Ivanka Trump Takes Witness Stand in Civil Fraud Trial Probing Family Business – Ivanka Trump reluctantly took the stand on Wednesday in the civil fraud trial investigating the Trump family business, despite her initial efforts to avoid it. This trial has seen significant participation from the Trump family, with her father, ex-President Donald Trump, providing contentious testimony earlier this week, and her brothers, Eric Trump and Donald Trump Jr., testifying in the preceding week.
In stark contrast to her father’s demeanor during his testimony, Ivanka Trump remained composed and answered questions regarding her previous role within the Trump Organization. One key aspect discussed was her pivotal role in establishing a lending relationship with Deutsche Bank’s private wealth management division, which ultimately granted the company loans amounting to hundreds of millions of dollars.
She also revealed that her husband, Jared Kushner, had introduced her to a banker as they were in the process of seeking financing for the acquisition and renovation of the Doral golf resort near Miami. “I was excited,” she testified, to show the banker “an opportunity that we were very passionate about. The reason we bought the property was because we believed in its potential to be something better than it was.”
Unlike her father and brothers, Ivanka Trump is no longer a defendant in the lawsuit brought forth by New York Attorney General Letitia James. The lawsuit alleges that Donald Trump inflated the values of his assets on financial statements to secure loans and insurance through fraudulent means. In this non-jury trial, the allegations include conspiracy, insurance fraud, and falsifying business records.
Judge Arthur Engoron has already made a significant ruling, finding Trump guilty of engaging in fraud, which has implications for his control over prominent properties such as Trump Tower. However, an appeals court has temporarily allowed him to retain control of his assets. Letitia James, a Democrat, is pursuing penalties exceeding $300 million and a prohibition on Trump conducting business in New York.
The former president, a leading Republican candidate for the 2024 election, maintains his innocence, as do the other defendants. He argued in court that his financial statements underrepresented his net worth, that any discrepancies were minor, and that a disclaimer absolved him of liability, calling the case a disgrace. Before her role as an unpaid senior adviser in her father’s White House, Ivanka Trump served as an executive vice president at the Trump Organization.

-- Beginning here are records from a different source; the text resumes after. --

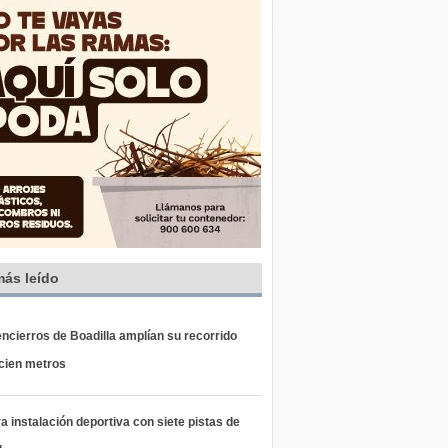
más leído
ncierros de Boadilla amplían su recorrido
 cien metros
 instalación deportiva con siete pistas de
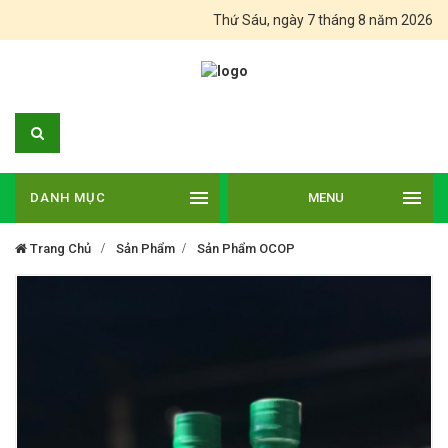
Thứ Sáu, ngày 7 tháng 8 năm 2026
DANH MỤC
MENU
Trang Chủ
Sản Phẩm
Sản Phẩm OCOP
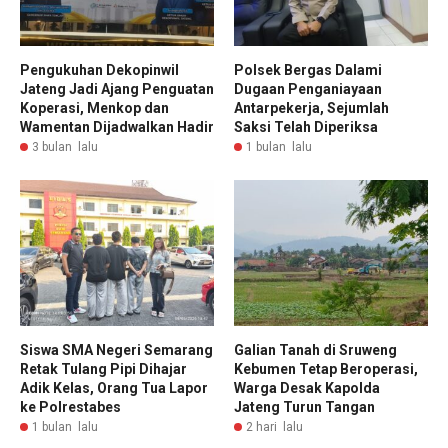
Pengukuhan Dekopinwil
Polsek Bergas Dalami
Jateng Jadi Ajang Penguatan
Dugaan Penganiayaan
Koperasi, Menkop dan
Antarpekerja, Sejumlah
Wamentan Dijadwalkan Hadir
Saksi Telah Diperiksa
3 bulan lalu
1 bulan lalu
Siswa SMA Negeri Semarang
Galian Tanah di Sruweng
Retak Tulang Pipi Dihajar
Kebumen Tetap Beroperasi,
Adik Kelas, Orang Tua Lapor
Warga Desak Kapolda
ke Polrestabes
Jateng Turun Tangan
1 bulan lalu
2 hari lalu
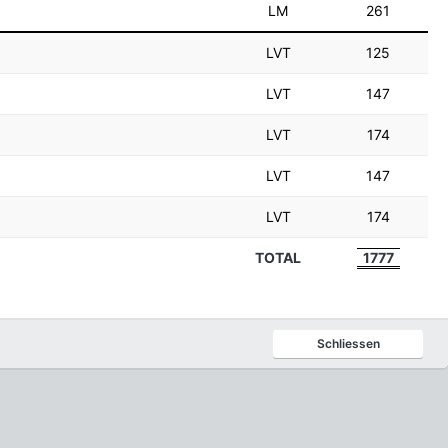
LM
261
LVT
125
LVT
147
LVT
174
LVT
147
LVT
174
TOTAL
1777
Schliessen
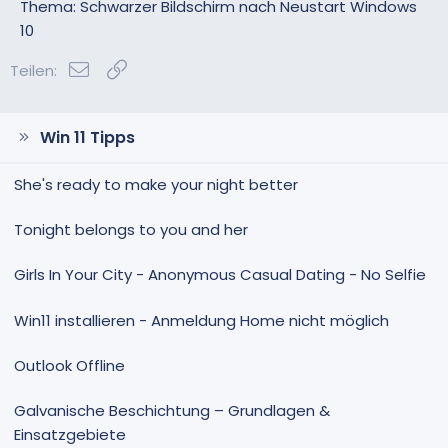
Thema: Schwarzer Bildschirm nach Neustart Windows
10
E-Mail
Link
Teilen:
Win 11 Tipps
She's ready to make your night better
Tonight belongs to you and her
Girls In Your City - Anonymous Casual Dating - No Selfie
Win11 installieren - Anmeldung Home nicht möglich
Outlook Offline
Galvanische Beschichtung – Grundlagen &
Einsatzgebiete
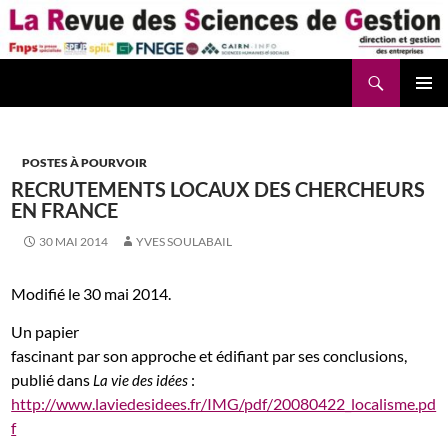
Aller
au
contenu
Recherche
La Revue des Sciences des Gestion – LaRSG.fr
POSTES À POURVOIR
RECRUTEMENTS LOCAUX DES CHERCHEURS
EN FRANCE
30 MAI 2014
YVES SOULABAIL
Modifié le 30 mai 2014.
Un papier
fascinant par son approche et édifiant par ses conclusions,
publié dans
:
La vie des idées
http://www.laviedesidees.fr/IMG/pdf/20080422_localisme.pd
f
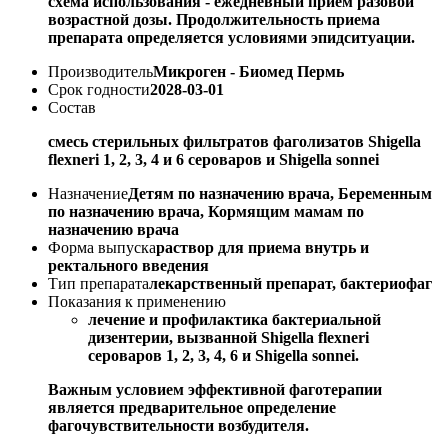
схема использования - ежедневный прием разовой
возрастной дозы. Продолжительность приема
препарата определяется условиями эпидситуации.
Производитель
Микроген - Биомед Пермь
Срок годности
2028-03-01
Состав
смесь стерильных фильтратов фаголизатов Shigella
flexneri 1, 2, 3, 4 и 6 сероваров и Shigella sonnei
Назначение
Детям по назначению врача, Беременным
по назначению врача, Кормящим мамам по
назначению врача
Форма выпуска
раствор для приема внутрь и
ректального введения
Тип препарата
лекарственный препарат, бактериофаг
Показания к применению
лечение и профилактика бактериальной
дизентерии, вызванной Shigella flexneri
сероваров 1, 2, 3, 4, 6 и Shigella sonnei.
Важным условием эффективной фаготерапии
является предварительное определение
фагочувствительности возбудителя.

Like her brothers, who still hold the same positions within the organization, she claims to have limited knowledge of her father’s annual financial statements. “I don’t, specifically, know what was prepared on his behalf for him as a person, separate and distinct from the organization and the properties that I was working on,” she said during sworn questioning for the investigation that eventually led to the lawsuit.
She claimed not to have knowledge of the individuals responsible for preparing the statements or the methods used to compile the documents. During her tenure as an executive at the Trump Organization, Ivanka Trump was involved in securing loans and leases for a Washington hotel, obtaining financing for the Doral property in Florida, and managing a hotel and condo skyscraper project in Chicago, as indicated in court records.
In anticipation of her father’s inauguration, she announced her decision to step away from her role at the Trump Organization in January 2017. Subsequently, after her period in the administration, she relocated to Florida. In June, an appeals court excluded her as a defendant in the lawsuit, citing the age of the claims. Her legal team argued that she should not be compelled to testify, contending that the state’s motive was to harass the family by involving her in the legal proceedings.
The attorney general’s office countered that her testimony remained pertinent, given her involvement in certain events discussed in the case and her ongoing financial and professional connections with the Trump Organization and its leaders. According to the state’s legal documents, the company had procured insurance for her and her businesses, managed her household staff and credit card expenses, rented her apartment, and covered her legal fees. Judge Engoron and subsequently, an appeals court, ruled that she must provide testimony.